Us "17"

1K 116 10
                                    

"Jadi maksudnya kamu mau nikahin Jimin bulan depan?"

"Iya kak, tapi Jimin nolak mentah-mentah. Dia maunya tetep di rencana awal." Taehyung mengusak kasar surainya. Terlalu pusing memikirkan masalahnya dengan sang tunangan.

"Ohh, jadi ini yang bikin anak itik itu ngamuk-ngamuk tadi pagi?" Sungwoon tertawa lepas. Menertawakan masalah yang adiknya alami.

"Hah? Jimin ngamuk? Ngamuk gimana kak?"

"Hahaha, santai Tae, santai. Dia cuma banting-banting pintu lemari aja kok. Santai aja." Ucap Sungwoon masih dengan tawanya yang susah terhenti. Taehyung merengut sebal karena calon kakak iparnya ini sepertinya senang sekali. "Udah jangan ngambekan kaya Jimin juga.
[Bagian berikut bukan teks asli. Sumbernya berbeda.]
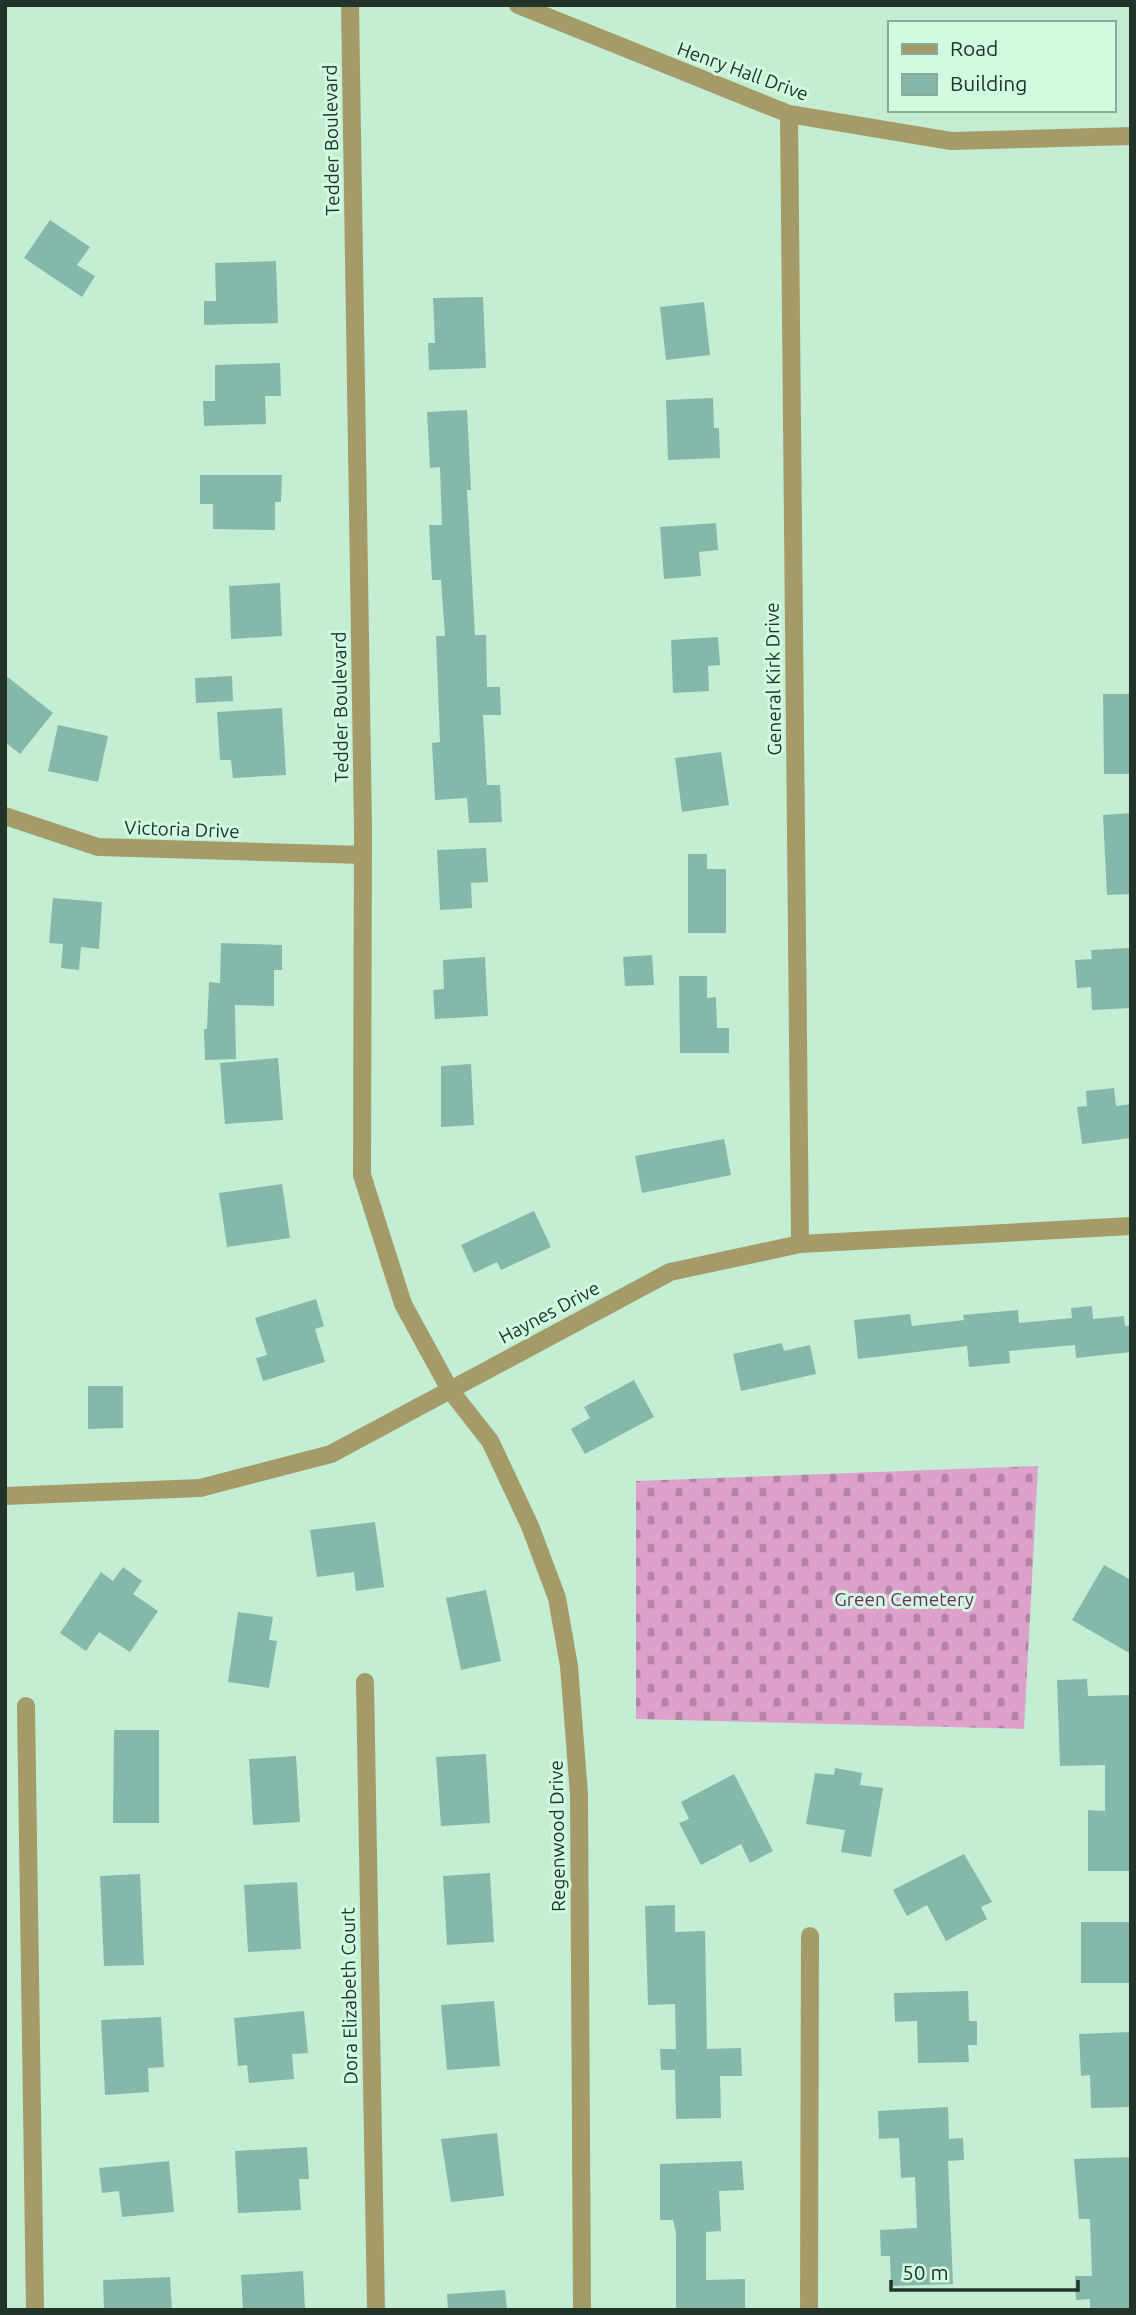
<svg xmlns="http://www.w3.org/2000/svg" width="1136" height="2315" font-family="Ubuntu,sans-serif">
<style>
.cemetery{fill:url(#cemetery-stones)}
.building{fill:#85b8ab}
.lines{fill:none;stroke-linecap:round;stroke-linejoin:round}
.minor{stroke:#a59b69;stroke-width:18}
.tertiary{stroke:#a59b69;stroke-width:18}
.labels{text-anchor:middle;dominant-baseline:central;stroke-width:6;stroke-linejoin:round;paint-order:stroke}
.street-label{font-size:19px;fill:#223329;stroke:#d0fbe0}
.park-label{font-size:19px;fill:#712960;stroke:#d0fbe0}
</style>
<defs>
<pattern id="cemetery-stones" width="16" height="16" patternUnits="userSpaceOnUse" patternTransform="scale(1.75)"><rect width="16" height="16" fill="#dda1cb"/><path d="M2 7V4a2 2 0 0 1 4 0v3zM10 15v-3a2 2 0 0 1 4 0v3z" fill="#b384a5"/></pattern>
</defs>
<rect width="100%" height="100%" fill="#c3eed3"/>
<path class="cemetery" d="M1038,1466l-14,263 -388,-10v-238z"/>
<g class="building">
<path d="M50,220l40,27 -13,18 18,11 -13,21 -58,-39z"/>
<path d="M276,261l2,62 -74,2v-24h12l-1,-38z"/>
<path d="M483,297l3,71 -57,2 -1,-27h7l-2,-45z"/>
<path d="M704,302l6,53 -44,5 -6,-53z"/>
<path d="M280,363l1,33h-16l1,28 -62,2 -1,-25h12v-36z"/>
<path d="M713,398l1,30h5l1,30 -52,2 -2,-60z"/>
<path d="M467,410l4,80h-4l8,145h11l1,52h13l1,28h-18l4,70h13l2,37 -33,1 -2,-25 -32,2 -3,-57 8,-1 -4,-106h9l-4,-56h-9l-3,-55h13l-2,-58 -10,1 -3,-56z"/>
<path d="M200,475h82l-1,27h-6v28l-62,-1v-25h-13z"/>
<path d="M716,523l2,27 -19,2 2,24 -37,3 -4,-52z"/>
<path d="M280,583l2,53 -51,3 -2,-53z"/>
<path d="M718,637l2,28 -12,1 1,25 -36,2 -2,-53z"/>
<path d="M5,675l48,38 -33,41 -15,-12z"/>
<path d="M232,676l1,25 -37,2 -1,-25z"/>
<path d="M1103,694h28v80h-27z"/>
<path d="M282,708l4,67 -53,3 -2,-18h-11l-3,-48z"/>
<path d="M58,725l50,11 -10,46 -50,-11z"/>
<path d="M721,752l8,53 -47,7 -7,-54z"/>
<path d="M1131,813v81l-24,1 -4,-80z"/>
<path d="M486,848l2,34 -17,1 1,25 -32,2 -3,-60z"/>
<path d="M688,854h19v15h19v64h-38z"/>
<path d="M53,898l49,4 -3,47 -18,-2 -2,23 -18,-2 2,-24 -14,-1z"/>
<path d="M221,943l61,2v25h-8v36l-39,-1 1,54 -31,1 -1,-31h3l2,-47 11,1z"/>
<path d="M1129,948l2,60 -39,2 -1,-23 -14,1 -2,-28 17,-1 -1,-9z"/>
<path d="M652,955l2,30 -29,1 -2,-29z"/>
<path d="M485,957l3,59 -53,3 -2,-29 11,-1 -1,-29z"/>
<path d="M679,976h28v22l9,-1 1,31h12v25h-49z"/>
<path d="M278,1058l5,62 -58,4 -5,-61z"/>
<path d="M471,1064l3,61 -33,2v-61z"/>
<path d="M1114,1088l2,18 15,-2v34l-49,6 -5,-37 10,-1 -1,-15z"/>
<path d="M724,1139l7,36 -89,18 -7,-37z"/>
<path d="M282,1184l8,54 -63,9 -8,-54z"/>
<path d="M534,1211l17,36 -50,23 -4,-8 -23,11 -13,-28z"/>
<path d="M316,1299l8,27 -9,3 10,33 -62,19 -7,-23 11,-3 -12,-37z"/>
<path d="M1092,1306l1,13 31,-3 1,10h6v26l-55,6 -1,-13 -66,6 1,12 -41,4 -2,-21 -109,13 -4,-39 56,-6 2,12 52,-6 -1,-5 55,-5 1,13 53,-5 -1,-10z"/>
<path d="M782,1343l2,8 26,-6 6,29 -75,17 -8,-37z"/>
<path d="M634,1380l20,37 -69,37 -14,-25 19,-11 -6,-11z"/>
<path d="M88,1386h35v42l-35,1z"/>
<path d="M375,1522l9,65 -28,4 -2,-19 -37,5 -7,-47z"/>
<path d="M1104,1565l27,15v74l-59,-34z"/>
<path d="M123,1567l19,14 -9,13 25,17 -28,41 -31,-20 -13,19 -26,-18 41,-61 12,9z"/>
<path d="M486,1590l15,71 -40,9 -15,-72z"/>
<path d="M238,1612l35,5 -4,23 8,1 -8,47 -41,-6z"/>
<path d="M1087,1679l1,17 43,-1v176h-43v-61l17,1v-46l-45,1 -3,-86z"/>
<path d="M114,1730h45v93h-46z"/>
<path d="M486,1754l4,69 -49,3 -5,-69z"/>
<path d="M296,1756l4,66 -47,3 -4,-66z"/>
<path d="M835,1768l27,5 -2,12 23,3 -12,69 -30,-5 4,-22 -39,-6 9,-51 19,2z"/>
<path d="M734,1774l39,77 -23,12 -9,-19 -40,21 -22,-42 10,-4 -8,-17z"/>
<path d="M964,1854l28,48 -11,5 6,12 -41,22 -19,-36 -20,11 -14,-26z"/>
<path d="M490,1873l4,69 -47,3 -4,-69z"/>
<path d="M140,1874l4,91 -40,1 -4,-90z"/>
<path d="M297,1882l4,67 -53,3 -4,-67z"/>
<path d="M675,1905v27l30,-1 2,118 34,-1 1,28h-22l1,42 -45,1 -1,-49h-14l-1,-21h16l-1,-45 -27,1 -3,-99z"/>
<rect x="1081" y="1922" width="50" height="61"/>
<path d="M968,1991l1,30h8v24h-9l1,17 -51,1 -1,-42 -22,1 -1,-29z"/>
<path d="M494,2001l6,65 -53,4 -6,-65z"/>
<path d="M304,2011l4,42 -16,1 2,25 -45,4 -2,-18 -9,1 -4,-48z"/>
<path d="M161,2017l3,50 -16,1 1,24 -44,3 -4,-75z"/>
<path d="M1131,2032v75l-40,1 -1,-33 -9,1 -2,-42z"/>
<path d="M948,2107l1,32 14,-1 1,22 -16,1 5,123 -62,2 -1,-30h-9l-1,-26 37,-2 -2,-51 -14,1 -2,-40 -20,1 -1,-28z"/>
<path d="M497,2133l7,63 -53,6 -10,-63z"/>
<path d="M307,2147l2,32h-10l2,31 -63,3 -3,-62z"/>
<path d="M1131,2157v153h-41v-11l-14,1 -1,-24h17l-2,-57h-11l-5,-60z"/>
<path d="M169,2161l5,51 -52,5 -3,-26 -17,2 -3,-25z"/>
<path d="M742,2161l2,29 -25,1 2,40 -15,1v48l39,-1v31h-69v-77l-3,-13h-13v-56z"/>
<path d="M303,2271l2,39 -62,-2 -2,-33z"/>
<path d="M170,2277l2,33h-68l-1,-30z"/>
<path d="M505,2290l2,20h-59l-1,-16z"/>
</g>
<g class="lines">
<g class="minor">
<path d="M350,5l13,823 -1,347 41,129 47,86 40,51 40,85 27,72 12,68 10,128 3,516"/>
<path d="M518,5l271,109 162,27 180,-5"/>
<path d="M789,114l11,1130"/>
<path d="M5,816l93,31 265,8"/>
<path d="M365,1682l11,628"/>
<path d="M26,1706l9,604"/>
<path d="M809,2310l1,-374"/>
</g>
<path class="tertiary" d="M5,1496l195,-8 131,-34 339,-182 130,-28 331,-18"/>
</g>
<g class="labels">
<g class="street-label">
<text transform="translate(743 71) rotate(20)">Henry Hall Drive</text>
<text transform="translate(331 140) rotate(-91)">Tedder Boulevard</text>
<text transform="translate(773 679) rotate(-91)">General Kirk Drive</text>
<text transform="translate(340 707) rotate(-91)">Tedder Boulevard</text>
<text transform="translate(182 829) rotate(2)">Victoria Drive</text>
<text transform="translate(549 1312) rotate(-28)">Haynes Drive</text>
<text transform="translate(557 1836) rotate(-91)">Regenwood Drive</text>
<text transform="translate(349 1996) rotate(-91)">Dora Elizabeth Court</text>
</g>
<g class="park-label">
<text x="904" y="1599">Green Cemetery</text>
</g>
</g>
<rect width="1136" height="2315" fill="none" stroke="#223329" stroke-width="14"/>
<rect x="888" y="21" width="228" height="91" fill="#d0fbe0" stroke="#8aab97" stroke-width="2"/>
<rect x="902" y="44" width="35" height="10" fill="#a59b69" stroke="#8aab97" stroke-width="2"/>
<text x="950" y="56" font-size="21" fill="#223329">Road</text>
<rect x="902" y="74" width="35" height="21" fill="#85b8ab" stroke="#8aab97" stroke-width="2"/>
<text x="950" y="91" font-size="21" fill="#223329">Building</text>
<path d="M891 2280v10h187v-10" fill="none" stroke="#223329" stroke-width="3.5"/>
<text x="902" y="2280" font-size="21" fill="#223329" stroke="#d0fbe0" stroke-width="5" paint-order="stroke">50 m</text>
</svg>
Kamu juga salah sih, ngomong pas Jimin lagi capek. Udah gitu ngomongnya gak pake penjelasan dulu, asal ngajak nikah aja. Wajar lah dia bete."
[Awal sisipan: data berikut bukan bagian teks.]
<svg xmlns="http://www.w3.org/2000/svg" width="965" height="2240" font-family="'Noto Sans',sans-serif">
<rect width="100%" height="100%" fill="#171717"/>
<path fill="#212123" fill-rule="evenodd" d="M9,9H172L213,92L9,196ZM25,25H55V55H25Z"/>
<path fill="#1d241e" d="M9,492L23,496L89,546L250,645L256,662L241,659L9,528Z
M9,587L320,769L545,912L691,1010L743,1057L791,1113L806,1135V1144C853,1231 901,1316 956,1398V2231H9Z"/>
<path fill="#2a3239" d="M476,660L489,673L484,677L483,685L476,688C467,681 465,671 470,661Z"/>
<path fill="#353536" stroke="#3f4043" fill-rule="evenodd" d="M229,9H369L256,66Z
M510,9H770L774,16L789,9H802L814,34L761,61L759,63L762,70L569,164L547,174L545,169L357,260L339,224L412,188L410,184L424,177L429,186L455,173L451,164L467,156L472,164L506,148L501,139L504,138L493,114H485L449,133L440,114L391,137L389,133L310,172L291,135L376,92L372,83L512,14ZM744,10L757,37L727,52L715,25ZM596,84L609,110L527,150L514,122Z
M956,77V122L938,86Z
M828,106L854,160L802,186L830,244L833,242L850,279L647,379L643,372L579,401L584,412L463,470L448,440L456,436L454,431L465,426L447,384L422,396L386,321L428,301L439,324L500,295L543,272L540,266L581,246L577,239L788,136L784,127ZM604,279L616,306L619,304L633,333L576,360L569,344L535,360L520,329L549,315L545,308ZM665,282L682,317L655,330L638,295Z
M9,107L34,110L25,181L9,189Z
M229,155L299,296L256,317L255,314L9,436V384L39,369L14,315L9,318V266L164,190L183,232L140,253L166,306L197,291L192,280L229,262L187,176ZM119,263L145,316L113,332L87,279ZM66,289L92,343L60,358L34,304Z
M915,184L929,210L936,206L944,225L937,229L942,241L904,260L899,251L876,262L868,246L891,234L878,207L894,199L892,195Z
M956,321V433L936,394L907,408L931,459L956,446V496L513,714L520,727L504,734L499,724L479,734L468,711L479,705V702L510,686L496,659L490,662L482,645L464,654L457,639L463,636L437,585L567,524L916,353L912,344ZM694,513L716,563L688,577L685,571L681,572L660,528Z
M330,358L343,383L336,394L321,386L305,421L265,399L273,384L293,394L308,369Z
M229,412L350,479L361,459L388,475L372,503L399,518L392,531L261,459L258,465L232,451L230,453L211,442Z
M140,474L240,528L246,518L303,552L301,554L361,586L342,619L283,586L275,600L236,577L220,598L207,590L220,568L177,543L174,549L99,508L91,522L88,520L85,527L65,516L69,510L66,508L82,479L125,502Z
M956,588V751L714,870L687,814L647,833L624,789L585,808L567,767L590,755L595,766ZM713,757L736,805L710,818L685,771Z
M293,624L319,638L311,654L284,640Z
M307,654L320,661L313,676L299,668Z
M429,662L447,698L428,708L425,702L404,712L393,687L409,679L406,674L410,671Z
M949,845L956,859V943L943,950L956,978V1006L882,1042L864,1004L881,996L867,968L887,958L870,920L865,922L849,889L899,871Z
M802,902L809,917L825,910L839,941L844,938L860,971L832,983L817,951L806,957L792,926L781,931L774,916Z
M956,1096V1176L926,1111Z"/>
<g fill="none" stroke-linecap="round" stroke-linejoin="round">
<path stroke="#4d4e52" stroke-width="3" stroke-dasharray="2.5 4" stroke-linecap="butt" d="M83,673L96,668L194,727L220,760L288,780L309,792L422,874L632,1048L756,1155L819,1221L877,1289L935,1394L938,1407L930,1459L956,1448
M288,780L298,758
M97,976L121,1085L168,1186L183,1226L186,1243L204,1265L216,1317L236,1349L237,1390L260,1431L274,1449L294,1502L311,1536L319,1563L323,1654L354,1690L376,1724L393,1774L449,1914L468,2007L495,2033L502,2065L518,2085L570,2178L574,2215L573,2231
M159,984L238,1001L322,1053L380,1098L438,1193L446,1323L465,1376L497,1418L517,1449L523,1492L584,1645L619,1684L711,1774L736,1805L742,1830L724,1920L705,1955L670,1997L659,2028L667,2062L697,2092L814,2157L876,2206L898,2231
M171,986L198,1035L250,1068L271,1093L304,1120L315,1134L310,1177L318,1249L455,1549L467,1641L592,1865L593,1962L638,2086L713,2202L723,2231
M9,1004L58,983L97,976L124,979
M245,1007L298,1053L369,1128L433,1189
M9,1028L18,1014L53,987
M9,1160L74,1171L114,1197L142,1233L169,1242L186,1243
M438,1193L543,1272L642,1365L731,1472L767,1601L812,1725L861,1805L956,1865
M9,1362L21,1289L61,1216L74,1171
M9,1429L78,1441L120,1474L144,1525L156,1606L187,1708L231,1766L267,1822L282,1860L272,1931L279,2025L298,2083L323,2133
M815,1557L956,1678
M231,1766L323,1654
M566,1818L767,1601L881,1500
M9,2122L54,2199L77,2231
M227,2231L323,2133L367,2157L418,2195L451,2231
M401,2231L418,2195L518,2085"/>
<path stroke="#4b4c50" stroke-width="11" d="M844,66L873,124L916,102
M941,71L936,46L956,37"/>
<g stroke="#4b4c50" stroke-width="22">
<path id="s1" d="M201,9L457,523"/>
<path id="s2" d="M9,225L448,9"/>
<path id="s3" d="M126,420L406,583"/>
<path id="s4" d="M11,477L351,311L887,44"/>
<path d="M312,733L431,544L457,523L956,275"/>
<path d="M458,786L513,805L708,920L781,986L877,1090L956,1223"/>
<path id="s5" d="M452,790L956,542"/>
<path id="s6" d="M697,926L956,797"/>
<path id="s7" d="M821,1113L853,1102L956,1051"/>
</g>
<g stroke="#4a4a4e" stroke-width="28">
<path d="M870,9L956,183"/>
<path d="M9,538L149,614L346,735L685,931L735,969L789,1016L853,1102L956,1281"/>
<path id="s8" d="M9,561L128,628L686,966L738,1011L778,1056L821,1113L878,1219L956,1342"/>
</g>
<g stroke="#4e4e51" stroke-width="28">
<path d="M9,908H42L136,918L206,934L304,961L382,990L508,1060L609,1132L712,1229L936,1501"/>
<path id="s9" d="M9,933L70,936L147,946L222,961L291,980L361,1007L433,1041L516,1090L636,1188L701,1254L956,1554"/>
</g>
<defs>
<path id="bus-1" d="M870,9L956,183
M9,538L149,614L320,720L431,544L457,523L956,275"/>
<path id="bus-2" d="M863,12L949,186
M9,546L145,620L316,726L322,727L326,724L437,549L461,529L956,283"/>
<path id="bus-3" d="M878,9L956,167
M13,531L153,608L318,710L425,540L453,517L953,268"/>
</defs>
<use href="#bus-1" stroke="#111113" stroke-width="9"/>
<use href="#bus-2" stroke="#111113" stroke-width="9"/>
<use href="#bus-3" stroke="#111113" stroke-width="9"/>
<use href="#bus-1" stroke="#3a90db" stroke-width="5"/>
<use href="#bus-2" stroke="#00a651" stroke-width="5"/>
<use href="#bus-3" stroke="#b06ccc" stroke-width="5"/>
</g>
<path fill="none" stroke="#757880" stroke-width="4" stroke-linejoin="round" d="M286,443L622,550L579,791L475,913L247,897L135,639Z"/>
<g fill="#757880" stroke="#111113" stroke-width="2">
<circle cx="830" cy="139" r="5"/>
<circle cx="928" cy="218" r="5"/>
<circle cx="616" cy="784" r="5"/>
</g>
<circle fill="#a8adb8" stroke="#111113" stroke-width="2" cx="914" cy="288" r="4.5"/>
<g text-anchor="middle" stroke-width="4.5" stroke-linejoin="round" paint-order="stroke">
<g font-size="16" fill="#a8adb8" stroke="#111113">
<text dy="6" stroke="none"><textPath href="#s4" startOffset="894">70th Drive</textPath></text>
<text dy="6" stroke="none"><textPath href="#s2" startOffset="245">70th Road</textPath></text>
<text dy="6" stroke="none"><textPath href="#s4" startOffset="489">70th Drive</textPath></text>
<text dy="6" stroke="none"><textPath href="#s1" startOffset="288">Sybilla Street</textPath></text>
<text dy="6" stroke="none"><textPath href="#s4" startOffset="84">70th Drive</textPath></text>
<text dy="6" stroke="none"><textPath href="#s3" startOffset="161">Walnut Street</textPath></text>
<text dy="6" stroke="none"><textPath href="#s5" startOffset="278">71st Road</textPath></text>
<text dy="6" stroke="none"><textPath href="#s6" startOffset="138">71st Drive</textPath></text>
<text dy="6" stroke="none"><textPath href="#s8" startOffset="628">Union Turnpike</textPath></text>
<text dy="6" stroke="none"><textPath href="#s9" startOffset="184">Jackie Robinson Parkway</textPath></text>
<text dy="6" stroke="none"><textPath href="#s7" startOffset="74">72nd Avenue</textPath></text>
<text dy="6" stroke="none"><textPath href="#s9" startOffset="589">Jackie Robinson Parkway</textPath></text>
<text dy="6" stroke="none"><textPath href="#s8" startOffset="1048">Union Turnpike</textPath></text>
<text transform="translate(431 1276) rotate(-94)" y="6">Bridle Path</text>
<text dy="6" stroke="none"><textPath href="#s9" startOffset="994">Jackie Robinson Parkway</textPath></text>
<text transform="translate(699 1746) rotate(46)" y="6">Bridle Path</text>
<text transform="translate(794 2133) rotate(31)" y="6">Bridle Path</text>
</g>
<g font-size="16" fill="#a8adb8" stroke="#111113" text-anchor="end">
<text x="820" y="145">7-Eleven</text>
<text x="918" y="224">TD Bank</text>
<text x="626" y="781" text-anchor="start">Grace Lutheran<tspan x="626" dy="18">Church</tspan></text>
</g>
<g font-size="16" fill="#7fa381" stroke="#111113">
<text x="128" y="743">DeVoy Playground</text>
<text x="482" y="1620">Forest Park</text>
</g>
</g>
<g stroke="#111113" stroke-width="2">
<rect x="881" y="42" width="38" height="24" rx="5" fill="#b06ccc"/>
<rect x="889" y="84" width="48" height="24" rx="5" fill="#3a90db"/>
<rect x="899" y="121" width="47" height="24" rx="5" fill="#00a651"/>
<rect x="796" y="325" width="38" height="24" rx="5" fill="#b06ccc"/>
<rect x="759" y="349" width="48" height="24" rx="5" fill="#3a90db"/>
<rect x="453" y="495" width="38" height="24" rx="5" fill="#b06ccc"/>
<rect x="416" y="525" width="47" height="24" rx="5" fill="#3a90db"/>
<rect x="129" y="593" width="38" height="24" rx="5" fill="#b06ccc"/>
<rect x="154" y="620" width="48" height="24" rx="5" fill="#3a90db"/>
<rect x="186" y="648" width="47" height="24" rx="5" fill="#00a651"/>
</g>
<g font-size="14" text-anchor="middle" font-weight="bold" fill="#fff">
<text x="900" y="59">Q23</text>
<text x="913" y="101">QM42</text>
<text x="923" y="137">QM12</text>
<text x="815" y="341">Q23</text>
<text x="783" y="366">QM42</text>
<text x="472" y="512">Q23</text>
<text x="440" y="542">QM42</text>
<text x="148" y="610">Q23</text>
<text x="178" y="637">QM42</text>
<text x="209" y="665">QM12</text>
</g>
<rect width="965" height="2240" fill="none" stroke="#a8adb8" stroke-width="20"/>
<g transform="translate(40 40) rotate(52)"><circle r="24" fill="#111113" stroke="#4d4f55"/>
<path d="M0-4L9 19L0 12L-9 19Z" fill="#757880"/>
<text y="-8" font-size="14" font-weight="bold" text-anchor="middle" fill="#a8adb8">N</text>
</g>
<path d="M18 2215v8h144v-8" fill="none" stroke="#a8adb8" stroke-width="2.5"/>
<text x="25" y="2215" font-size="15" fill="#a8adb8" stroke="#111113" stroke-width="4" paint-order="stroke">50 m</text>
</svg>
Taehyung menghela nafas kasar, ia akui memang ia yang bersalah karena tidak memberi penjelasan pada Jimin mengapa ia meminta agar pernikahan mereka dipercepat. Ia terlanjur emosi ketika Jimin menolak permintaannya mentah-mentah bahkan mengatakan bahwa dirinya egois.

"Kakak bukan belain Jimin karena dia adeknya kakak. Tapi emang kalian sama-sama salah. Coba kamu pikir, Jimin pasti ngerasa nggak dihargain sama kamu. Dia ngerasa kamu gak menghormati permintaannya dia."

Taehyung memandang Sungwoon melas. Tadi pagi saat bercerita dengan Namjoon, ia mendapat nasihat yang sama.

"Gitu ya kak? Aku minta maaf deh. Jadi baiknya gimana nih?"

"Kamu ngomong ke mama sama papa aja. Sekalian ajak bunda, biar dua keluarga paham sama apa yang kamu mau. Dan orang tua kita bisa kasih pengertian ke Jimin. Udah jangan sedih, kakak nggak nyalahin kamu. Jimin juga salah karena bersikap nggak sopan ke kamu. Kakak malah seneng, kamu punya pemikiran yang hebat kaya gitu. Makasih ya, Tae."

.

.

"Papa pulang!" Jimin berlari heboh dari kamarnya ketika mendengar suara sang ayah. Sudah 3 malam ia tak bertemu dengan ayahnya. Ia yang pulang larut malam, tak sempat bertemu sang ayah yang sudah pulas tertidur. Begitupun pagi hari, sang ayah telah berangkat ke kantor. Dan kemarin, ayahnya pergi dinas ke luar kota, bersama sang ibu.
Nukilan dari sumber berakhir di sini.